**PROBLEM A**
In the plant specimen rows, revise the lines from the one containing "collection date: 1903-02-08" through the end of the rows. Replace "locality" with "site" and leave everything else unchanged.

**TEXT PROVIDED**
There’s been so much talk in the media about Miller’s Girl that I was expecting something more. For the most part, it plays like a Red Shoe Diaries episode that has been stretched out to an hour and a half and there’s no sex. Sorry. If you don’t want to read this blog any further, I wouldn’t blame you. Not since millions of horn dog boys got all excited about Jennifer’s Body and then it’s just some movie about demonic possession or something, will people be disappointed by a movie. It might by why it was dumped in theaters back in January.
Jenna Ortega is the latest It Girl which means she’s been sexualized by the media because of her barely legal status. However, Ortega seems to be touting it a little to her benefit. But if you’re expecting some sex between her character and Martin Freeman’s in the movie, then whatever fan fiction can be written would be more erotic. This movie is a constant seesaw between a goofy sex comedy and an erotic Southern gothic drama.
Set at prestigious school (with only a few students and faculty on hand) in Tennessee where kudzu is all around for the eye to see, Cairo Sweet (Ortega) is the 18-year-old senior whose wealthy parents aren’t at home. And apparently her mansion is close to the school campus as she usually walks to work. (You know, why hire two more actors when you don’t have to.) She decides to seduce her creative writing teacher, Jonathan Albert Miller (Freeman), upon the suggestion of her more rambunctious friend, Winnie Black (Gideon Adlon).

**PROBLEM B**
According to the movie review, which actor plays Winnie Black?

**TASK INPUTS**
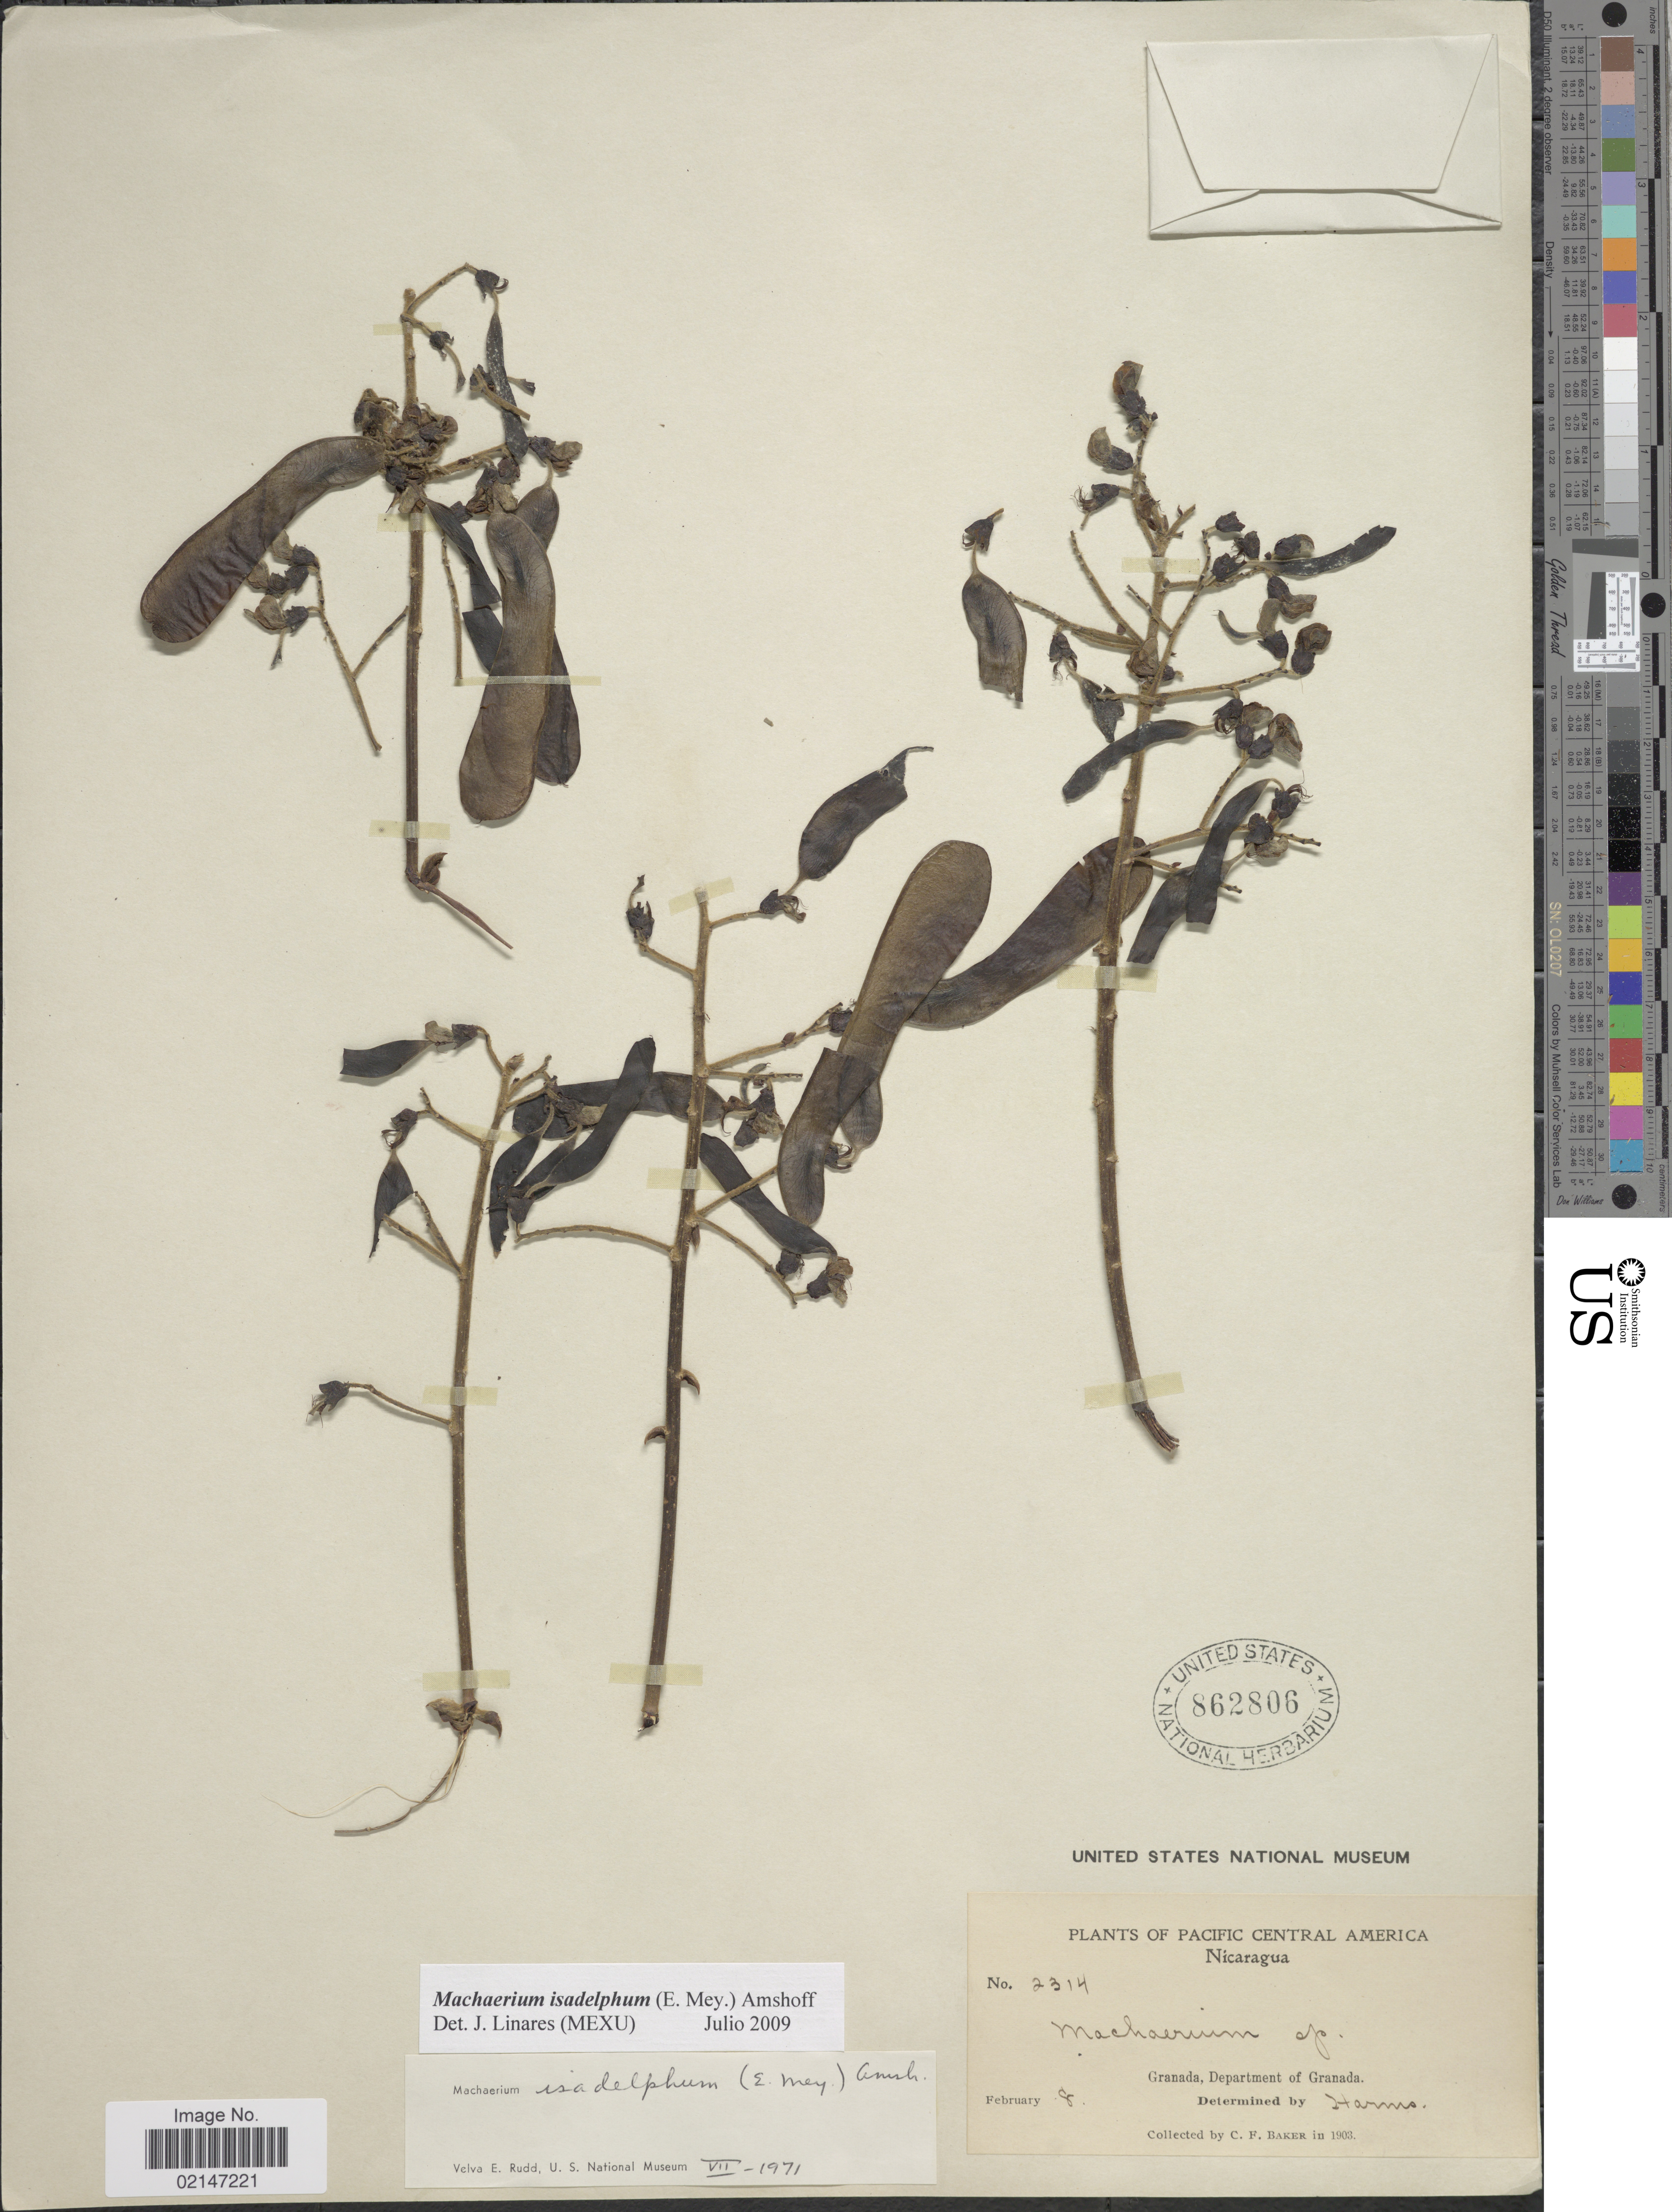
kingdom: Plantae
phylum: Tracheophyta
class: Magnoliopsida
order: Fabales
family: Fabaceae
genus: Machaerium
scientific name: Machaerium isadelphum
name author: (E. Mey.) Amshoff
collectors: C. F. Baker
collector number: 2314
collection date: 1903-02-08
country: Nicaragua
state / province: Granada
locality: Pacific Central America, Department of Granada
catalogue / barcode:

**WRITTEN SOLUTION A**
collection date: 1903-02-08
country: Nicaragua
state / province: Granada
site: Pacific Central America, Department of Granada
catalogue / barcode:

**WRITTEN SOLUTION B**
Gideon Adlon